Task requirements:
- A) Which body parts does the text on preventing COVID-19 name?
- B) Condense the COVID-19 prevention text's paragraph that begins "Influenza (Flu) Vaccine: Throughout the U.S." into a short list that keeps its main facts.

What can you do to prevent COVID-19?

Denver Public Health continues to encourage people to follow the same guidance we all know for reducing your risk of getting any respiratory virus, like the flu and colds each year:

  • Wash your hands often with soap and water for at least 20 seconds.
  • Use an alcohol-based hand sanitizer that contains at least 60% alcohol if soap and water are not available.
  • Avoid touching your eyes, nose, and mouth with unwashed hands.
  • Practice social distancing.
  • Follow state public health orders, and your local public health orders, related to COVID-19.
  • Avoid close contact with people who are sick.
  • Stay home (especially when you are sick).
  • Cover your cough or sneeze with a tissue, then throw the tissue in the trash.
  • Clean and disinfect frequently touched objects and surfaces.
  • Get your annual flu shot.

Is there a vaccine for COVID-19?

  • There is currently no vaccine to prevent 2019-nCoV infection.
  • Influenza (Flu) Vaccine: Throughout the U.S. more than 100,000 people got sick with the flu in 2019-2020, and more than 10,000 died. It’s important to remember that while COVID-19 is a concern right now, widespread season flu activity happens all around the U.S. While the flu vaccine will not prevent COVID-19, it will help protect you from the flu. Everyone six months or older should the flu shot every year to stay healthy. Protect yourself and your loved ones - visit DenverPublicHealth.org/Flu for more information about the flu, including where to get vaccinated in Denver.

Information given:
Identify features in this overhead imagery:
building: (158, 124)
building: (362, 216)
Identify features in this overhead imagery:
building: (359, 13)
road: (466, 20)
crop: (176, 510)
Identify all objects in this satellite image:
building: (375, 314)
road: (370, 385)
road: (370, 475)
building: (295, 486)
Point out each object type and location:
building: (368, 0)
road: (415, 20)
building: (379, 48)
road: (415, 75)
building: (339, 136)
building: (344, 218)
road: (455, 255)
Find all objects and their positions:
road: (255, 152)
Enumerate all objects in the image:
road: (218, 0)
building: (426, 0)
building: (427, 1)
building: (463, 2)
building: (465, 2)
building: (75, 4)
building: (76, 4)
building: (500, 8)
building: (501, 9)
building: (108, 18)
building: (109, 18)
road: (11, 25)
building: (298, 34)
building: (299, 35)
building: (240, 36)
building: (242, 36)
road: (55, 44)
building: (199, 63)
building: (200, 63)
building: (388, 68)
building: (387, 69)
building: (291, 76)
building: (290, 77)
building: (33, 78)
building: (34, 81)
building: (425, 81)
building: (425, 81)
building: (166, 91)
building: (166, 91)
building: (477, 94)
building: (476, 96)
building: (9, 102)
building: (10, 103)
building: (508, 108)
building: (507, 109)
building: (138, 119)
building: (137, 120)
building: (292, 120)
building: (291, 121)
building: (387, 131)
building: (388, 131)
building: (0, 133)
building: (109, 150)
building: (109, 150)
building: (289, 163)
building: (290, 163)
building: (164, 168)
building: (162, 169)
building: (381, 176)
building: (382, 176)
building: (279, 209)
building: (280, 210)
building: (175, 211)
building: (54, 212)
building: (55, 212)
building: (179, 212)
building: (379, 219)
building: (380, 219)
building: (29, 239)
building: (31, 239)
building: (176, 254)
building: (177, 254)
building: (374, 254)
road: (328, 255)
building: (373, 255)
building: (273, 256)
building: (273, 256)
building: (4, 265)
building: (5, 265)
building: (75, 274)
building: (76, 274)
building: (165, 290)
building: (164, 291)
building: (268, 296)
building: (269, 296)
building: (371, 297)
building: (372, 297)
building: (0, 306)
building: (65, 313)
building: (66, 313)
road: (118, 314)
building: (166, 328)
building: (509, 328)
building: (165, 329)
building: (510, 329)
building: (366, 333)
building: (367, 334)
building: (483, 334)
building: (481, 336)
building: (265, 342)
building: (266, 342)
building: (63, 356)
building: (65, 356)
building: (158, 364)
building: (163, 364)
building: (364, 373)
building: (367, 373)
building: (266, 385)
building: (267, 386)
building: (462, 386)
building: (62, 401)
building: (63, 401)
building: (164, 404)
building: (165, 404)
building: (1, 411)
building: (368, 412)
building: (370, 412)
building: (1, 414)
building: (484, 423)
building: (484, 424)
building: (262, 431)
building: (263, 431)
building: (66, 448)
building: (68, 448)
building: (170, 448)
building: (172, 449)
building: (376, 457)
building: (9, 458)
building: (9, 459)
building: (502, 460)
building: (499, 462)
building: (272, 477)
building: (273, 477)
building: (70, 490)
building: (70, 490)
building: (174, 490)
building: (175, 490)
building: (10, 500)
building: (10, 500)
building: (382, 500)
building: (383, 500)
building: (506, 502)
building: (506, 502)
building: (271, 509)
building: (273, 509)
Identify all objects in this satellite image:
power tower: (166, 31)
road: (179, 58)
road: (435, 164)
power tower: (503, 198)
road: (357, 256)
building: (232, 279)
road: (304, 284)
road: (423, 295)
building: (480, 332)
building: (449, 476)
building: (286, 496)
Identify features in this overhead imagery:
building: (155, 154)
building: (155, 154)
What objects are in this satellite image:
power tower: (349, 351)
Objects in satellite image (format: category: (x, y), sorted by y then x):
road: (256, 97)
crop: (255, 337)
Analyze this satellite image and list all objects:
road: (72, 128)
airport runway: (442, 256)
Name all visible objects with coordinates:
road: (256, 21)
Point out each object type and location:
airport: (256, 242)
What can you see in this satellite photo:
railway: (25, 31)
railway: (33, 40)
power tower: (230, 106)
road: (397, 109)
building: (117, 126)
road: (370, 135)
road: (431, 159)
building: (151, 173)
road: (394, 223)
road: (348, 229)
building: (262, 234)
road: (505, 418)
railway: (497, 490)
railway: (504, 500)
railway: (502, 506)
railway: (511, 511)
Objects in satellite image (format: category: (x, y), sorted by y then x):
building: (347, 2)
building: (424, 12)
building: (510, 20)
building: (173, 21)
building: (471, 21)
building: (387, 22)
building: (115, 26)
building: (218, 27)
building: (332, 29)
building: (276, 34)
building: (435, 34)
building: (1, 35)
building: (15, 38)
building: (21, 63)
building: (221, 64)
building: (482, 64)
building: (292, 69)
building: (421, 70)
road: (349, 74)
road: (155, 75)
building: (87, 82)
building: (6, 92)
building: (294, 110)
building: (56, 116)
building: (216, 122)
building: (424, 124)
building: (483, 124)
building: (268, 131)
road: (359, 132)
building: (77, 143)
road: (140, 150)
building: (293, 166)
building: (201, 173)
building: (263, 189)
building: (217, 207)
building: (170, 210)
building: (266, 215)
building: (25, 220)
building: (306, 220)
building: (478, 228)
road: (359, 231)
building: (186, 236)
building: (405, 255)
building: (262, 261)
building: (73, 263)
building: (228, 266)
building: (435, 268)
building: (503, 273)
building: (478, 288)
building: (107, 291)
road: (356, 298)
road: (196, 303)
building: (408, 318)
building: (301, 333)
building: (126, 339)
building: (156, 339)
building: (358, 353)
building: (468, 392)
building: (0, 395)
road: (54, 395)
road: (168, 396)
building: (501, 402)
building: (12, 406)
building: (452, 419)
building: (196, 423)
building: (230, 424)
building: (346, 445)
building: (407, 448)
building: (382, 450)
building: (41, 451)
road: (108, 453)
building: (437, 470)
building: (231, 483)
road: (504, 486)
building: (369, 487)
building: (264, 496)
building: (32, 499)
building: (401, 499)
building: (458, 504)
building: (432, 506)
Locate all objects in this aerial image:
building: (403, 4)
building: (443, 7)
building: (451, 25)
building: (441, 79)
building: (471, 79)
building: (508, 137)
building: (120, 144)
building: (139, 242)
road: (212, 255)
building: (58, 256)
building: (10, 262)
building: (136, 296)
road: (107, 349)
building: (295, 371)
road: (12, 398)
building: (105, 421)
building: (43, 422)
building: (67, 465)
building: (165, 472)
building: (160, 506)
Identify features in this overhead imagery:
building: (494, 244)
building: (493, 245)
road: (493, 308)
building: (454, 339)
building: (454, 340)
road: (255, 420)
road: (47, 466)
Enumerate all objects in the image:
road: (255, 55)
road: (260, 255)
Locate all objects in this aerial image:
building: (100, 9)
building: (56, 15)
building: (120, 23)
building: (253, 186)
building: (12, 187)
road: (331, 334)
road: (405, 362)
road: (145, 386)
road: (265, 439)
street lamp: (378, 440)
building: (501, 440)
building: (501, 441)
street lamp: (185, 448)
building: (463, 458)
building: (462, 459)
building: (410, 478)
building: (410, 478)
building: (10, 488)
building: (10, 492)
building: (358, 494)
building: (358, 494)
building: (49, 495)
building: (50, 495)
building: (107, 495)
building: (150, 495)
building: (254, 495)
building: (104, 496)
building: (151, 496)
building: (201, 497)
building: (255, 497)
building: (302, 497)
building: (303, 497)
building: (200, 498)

Responses to the exercise:
- A)
- Hands
- Eyes
- Nose
- Mouth

- B)
- In 2019-2020, more than 100,000 people in the U.S. got sick with the flu, and more than 10,000 died.
- Widespread seasonal flu activity happens across the U.S., even while COVID-19 is a concern.
- The flu vaccine does not prevent COVID-19 but helps protect against the flu.
- A yearly flu shot is recommended for everyone six months or older.
- DenverPublicHealth.org/Flu has flu information, including where to get vaccinated in Denver.